▸ **BRIEF**
Starting with the line that contains "also give us", copy every line through the end of the data below, exactly and with nothing added.

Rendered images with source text

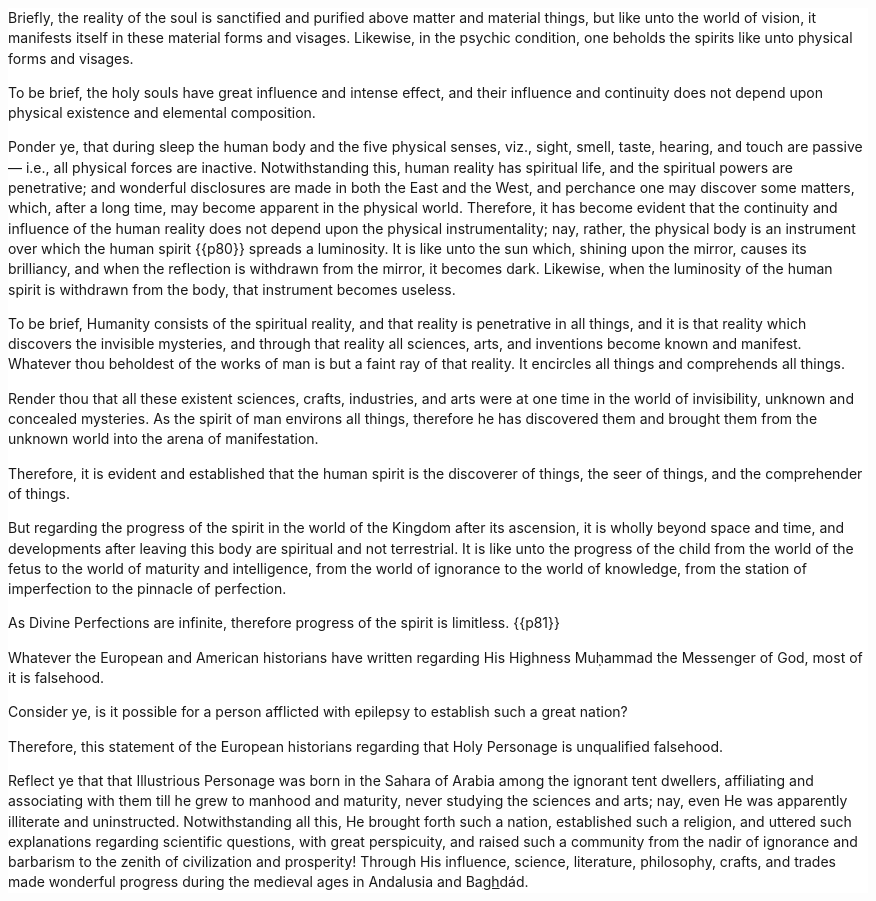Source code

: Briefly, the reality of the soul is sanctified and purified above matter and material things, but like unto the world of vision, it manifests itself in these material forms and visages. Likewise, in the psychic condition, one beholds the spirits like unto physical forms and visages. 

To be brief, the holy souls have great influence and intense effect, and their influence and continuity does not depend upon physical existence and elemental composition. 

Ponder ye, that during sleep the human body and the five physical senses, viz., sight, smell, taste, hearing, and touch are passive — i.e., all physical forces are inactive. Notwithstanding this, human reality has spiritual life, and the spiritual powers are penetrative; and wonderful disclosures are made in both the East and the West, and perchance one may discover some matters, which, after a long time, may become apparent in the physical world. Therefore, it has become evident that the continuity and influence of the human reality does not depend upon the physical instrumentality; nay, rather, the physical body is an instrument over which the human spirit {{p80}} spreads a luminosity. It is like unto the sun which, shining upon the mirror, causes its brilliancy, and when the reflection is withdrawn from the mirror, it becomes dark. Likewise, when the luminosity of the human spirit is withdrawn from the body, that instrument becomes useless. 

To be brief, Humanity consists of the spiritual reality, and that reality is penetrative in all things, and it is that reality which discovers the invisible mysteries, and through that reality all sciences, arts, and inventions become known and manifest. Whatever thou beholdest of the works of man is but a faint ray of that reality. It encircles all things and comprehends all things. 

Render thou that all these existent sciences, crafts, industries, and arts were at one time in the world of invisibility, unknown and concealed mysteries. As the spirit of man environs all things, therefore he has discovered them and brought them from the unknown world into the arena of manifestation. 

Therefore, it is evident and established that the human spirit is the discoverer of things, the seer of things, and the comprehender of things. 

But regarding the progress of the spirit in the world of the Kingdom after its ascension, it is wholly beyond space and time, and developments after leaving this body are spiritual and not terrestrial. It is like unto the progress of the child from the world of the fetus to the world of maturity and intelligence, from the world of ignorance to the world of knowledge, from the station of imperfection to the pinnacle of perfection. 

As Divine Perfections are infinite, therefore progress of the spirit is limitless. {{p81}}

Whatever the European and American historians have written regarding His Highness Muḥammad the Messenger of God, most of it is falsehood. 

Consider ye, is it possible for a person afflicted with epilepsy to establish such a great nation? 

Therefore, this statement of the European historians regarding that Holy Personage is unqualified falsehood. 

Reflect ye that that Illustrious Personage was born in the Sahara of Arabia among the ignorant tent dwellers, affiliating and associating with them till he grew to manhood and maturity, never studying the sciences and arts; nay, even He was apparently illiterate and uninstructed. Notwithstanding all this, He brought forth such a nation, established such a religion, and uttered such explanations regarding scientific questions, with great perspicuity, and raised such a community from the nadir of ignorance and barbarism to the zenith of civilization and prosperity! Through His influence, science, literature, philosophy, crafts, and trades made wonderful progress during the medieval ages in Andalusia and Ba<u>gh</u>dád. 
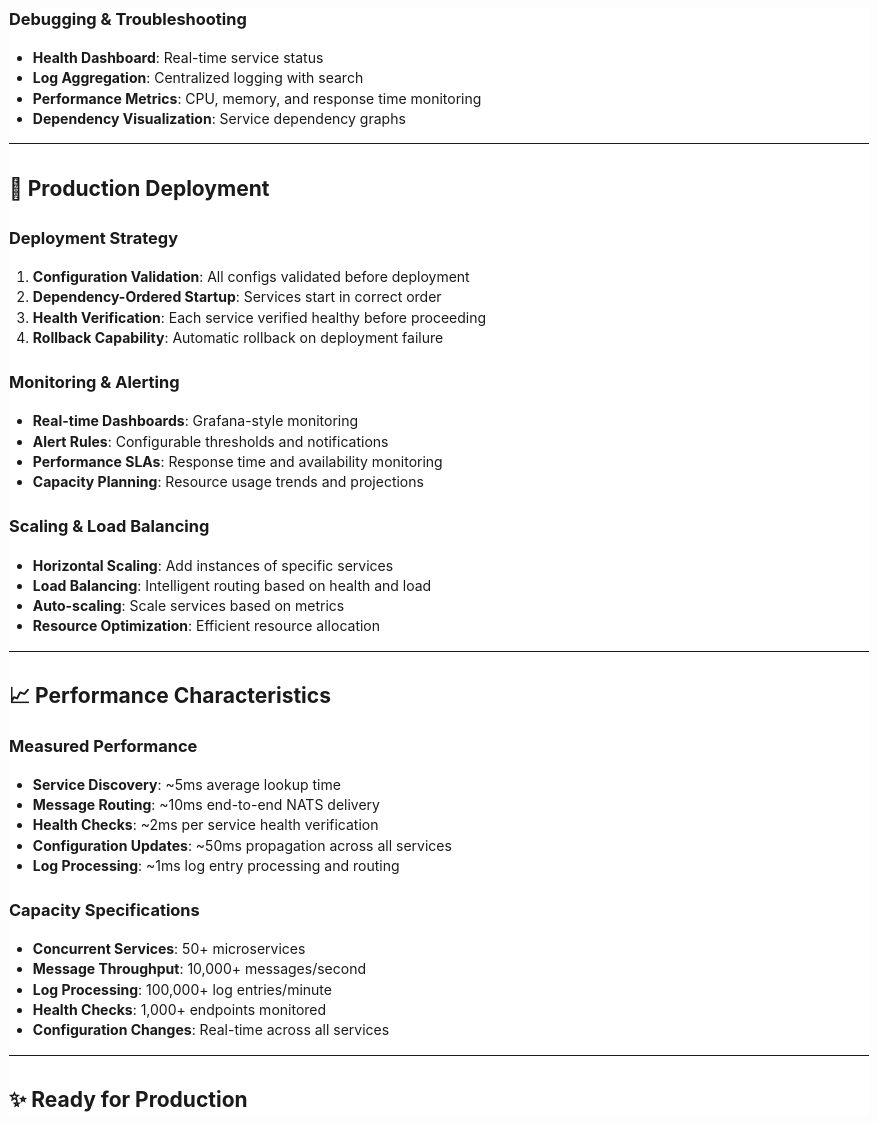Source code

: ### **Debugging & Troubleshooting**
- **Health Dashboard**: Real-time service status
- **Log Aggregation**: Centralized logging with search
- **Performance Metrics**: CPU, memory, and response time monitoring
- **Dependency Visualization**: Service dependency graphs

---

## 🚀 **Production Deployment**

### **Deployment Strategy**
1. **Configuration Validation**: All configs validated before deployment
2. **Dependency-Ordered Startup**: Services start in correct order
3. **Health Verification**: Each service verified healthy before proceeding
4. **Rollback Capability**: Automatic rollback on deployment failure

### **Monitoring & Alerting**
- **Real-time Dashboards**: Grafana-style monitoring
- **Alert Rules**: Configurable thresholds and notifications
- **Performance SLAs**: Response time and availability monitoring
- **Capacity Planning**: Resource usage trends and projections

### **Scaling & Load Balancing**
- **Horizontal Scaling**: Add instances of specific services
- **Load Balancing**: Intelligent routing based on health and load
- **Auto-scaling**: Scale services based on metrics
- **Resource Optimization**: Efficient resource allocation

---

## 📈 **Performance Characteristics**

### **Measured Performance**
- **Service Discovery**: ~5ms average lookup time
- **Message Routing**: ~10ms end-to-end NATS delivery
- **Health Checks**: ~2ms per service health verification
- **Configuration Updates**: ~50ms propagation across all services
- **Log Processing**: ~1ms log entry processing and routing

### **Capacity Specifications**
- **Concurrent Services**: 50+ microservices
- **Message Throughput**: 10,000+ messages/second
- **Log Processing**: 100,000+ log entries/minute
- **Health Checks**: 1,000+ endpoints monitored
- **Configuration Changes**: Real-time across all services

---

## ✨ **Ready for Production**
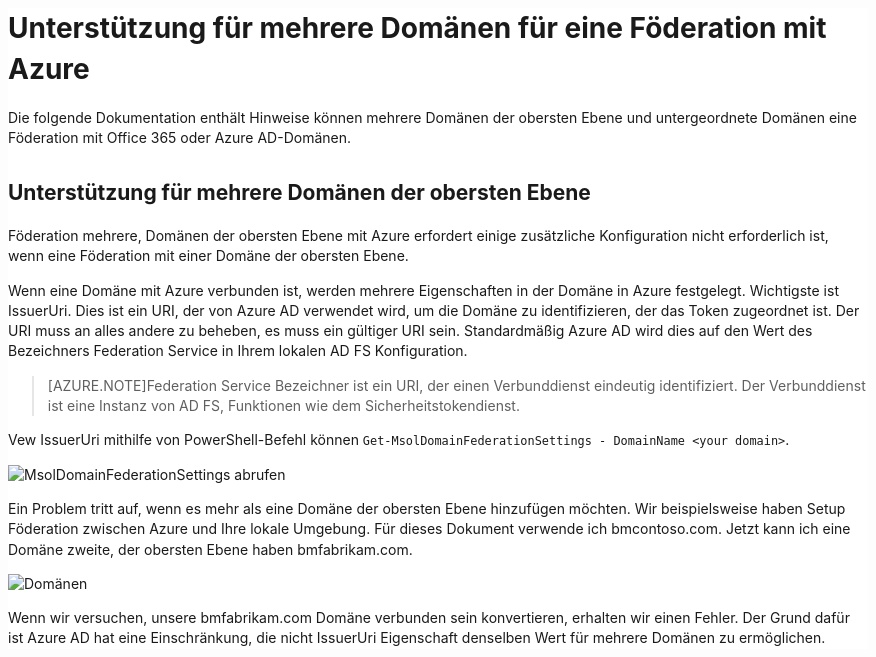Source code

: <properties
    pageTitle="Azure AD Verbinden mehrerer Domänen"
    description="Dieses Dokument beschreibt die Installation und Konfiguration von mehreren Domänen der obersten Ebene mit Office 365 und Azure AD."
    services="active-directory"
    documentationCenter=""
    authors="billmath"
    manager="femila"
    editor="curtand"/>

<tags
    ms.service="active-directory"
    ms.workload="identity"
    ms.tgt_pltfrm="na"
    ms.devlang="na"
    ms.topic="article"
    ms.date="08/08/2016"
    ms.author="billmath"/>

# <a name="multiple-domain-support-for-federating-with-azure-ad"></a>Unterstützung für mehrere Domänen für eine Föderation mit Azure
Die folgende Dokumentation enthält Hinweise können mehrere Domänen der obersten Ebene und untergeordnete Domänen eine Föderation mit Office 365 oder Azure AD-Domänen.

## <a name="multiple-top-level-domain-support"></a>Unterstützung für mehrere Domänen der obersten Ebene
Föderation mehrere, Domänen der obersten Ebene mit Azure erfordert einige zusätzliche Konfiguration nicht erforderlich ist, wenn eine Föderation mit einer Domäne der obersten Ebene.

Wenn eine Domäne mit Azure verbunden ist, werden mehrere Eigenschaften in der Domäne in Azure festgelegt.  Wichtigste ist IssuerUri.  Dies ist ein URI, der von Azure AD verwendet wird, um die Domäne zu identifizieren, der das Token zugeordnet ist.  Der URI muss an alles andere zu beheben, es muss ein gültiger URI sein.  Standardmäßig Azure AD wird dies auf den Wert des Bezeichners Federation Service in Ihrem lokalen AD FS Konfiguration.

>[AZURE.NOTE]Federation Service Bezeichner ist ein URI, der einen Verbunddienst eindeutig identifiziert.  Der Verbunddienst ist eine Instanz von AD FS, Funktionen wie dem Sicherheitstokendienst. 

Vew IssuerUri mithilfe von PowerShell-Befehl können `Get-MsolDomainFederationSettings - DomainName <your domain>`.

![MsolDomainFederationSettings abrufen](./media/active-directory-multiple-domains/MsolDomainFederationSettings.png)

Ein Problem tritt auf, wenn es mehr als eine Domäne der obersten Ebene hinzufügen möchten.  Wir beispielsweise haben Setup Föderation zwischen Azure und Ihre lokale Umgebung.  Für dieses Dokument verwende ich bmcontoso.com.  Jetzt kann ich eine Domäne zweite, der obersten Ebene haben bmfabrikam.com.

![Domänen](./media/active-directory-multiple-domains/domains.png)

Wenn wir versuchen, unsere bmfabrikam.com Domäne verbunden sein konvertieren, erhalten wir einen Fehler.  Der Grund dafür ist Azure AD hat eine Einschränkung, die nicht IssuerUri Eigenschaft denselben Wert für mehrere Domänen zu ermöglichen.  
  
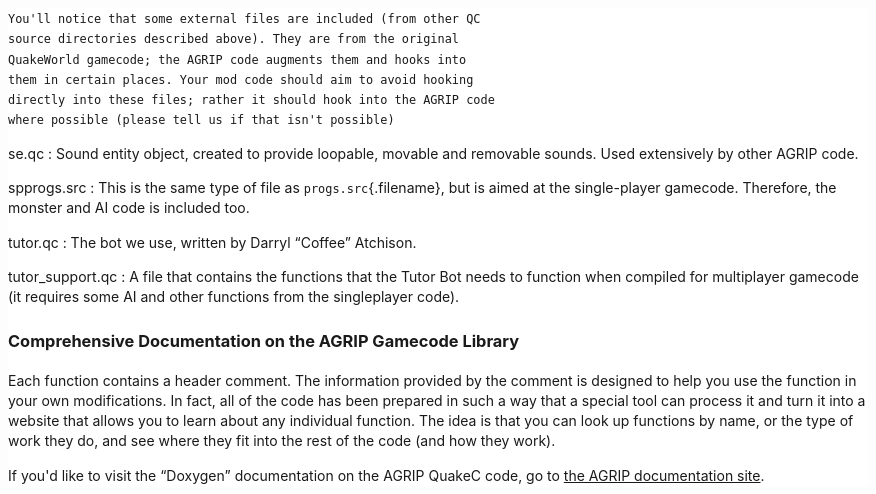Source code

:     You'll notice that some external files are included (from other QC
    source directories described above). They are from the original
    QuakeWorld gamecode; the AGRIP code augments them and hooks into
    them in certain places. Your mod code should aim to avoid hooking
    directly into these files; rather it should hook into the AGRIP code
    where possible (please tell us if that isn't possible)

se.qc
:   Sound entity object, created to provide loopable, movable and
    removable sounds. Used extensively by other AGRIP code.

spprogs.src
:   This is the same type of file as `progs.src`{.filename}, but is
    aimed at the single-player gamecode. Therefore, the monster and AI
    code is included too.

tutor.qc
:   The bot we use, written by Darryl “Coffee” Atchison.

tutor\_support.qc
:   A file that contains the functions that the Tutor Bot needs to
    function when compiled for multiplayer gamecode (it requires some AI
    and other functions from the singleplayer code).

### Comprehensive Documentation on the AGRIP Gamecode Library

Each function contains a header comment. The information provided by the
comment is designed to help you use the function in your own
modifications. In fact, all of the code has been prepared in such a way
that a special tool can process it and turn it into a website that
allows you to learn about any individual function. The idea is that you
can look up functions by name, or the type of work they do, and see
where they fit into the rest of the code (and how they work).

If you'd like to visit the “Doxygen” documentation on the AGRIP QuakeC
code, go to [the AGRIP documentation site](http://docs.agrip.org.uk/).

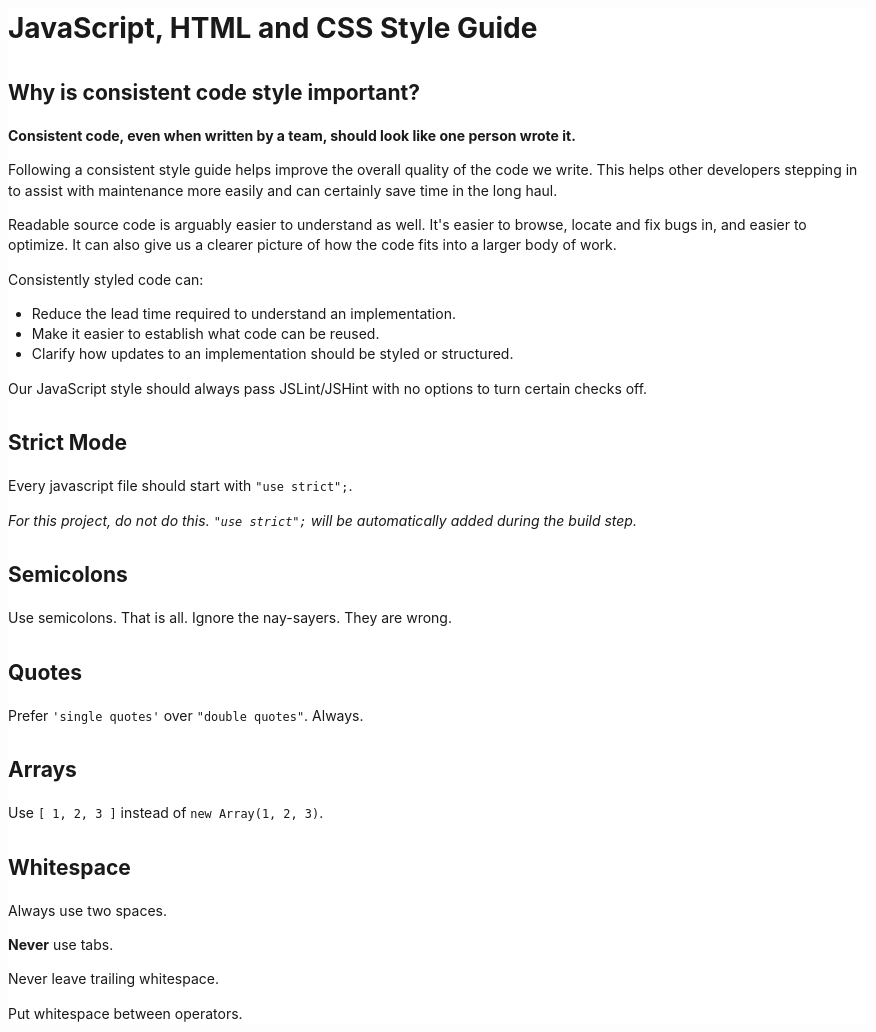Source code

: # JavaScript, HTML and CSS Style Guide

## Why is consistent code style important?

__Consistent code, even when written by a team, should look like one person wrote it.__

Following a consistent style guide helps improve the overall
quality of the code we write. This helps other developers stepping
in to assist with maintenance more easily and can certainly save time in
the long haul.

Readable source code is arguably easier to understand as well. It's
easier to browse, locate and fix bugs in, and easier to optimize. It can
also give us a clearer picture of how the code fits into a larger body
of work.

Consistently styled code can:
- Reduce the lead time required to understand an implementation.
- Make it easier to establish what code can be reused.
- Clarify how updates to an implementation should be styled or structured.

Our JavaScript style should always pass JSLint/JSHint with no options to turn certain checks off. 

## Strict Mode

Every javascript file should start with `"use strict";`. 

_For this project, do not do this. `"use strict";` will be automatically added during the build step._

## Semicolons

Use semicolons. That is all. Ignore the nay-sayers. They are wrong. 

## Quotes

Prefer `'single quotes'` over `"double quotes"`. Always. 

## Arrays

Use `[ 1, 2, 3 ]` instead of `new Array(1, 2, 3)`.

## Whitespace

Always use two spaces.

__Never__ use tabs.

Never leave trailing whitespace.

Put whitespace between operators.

▸ **EXERCISE RESPONSE**
also give us a clearer picture of how the code fits into a larger body
of work.

Consistently styled code can:
- Reduce the lead time required to understand an implementation.
- Make it easier to establish what code can be reused.
- Clarify how updates to an implementation should be styled or structured.

Our JavaScript style should always pass JSLint/JSHint with no options to turn certain checks off. 

## Strict Mode

Every javascript file should start with `"use strict";`. 

_For this project, do not do this. `"use strict";` will be automatically added during the build step._

## Semicolons

Use semicolons. That is all. Ignore the nay-sayers. They are wrong. 

## Quotes

Prefer `'single quotes'` over `"double quotes"`. Always. 

## Arrays

Use `[ 1, 2, 3 ]` instead of `new Array(1, 2, 3)`.

## Whitespace

Always use two spaces.

__Never__ use tabs.

Never leave trailing whitespace.

Put whitespace between operators.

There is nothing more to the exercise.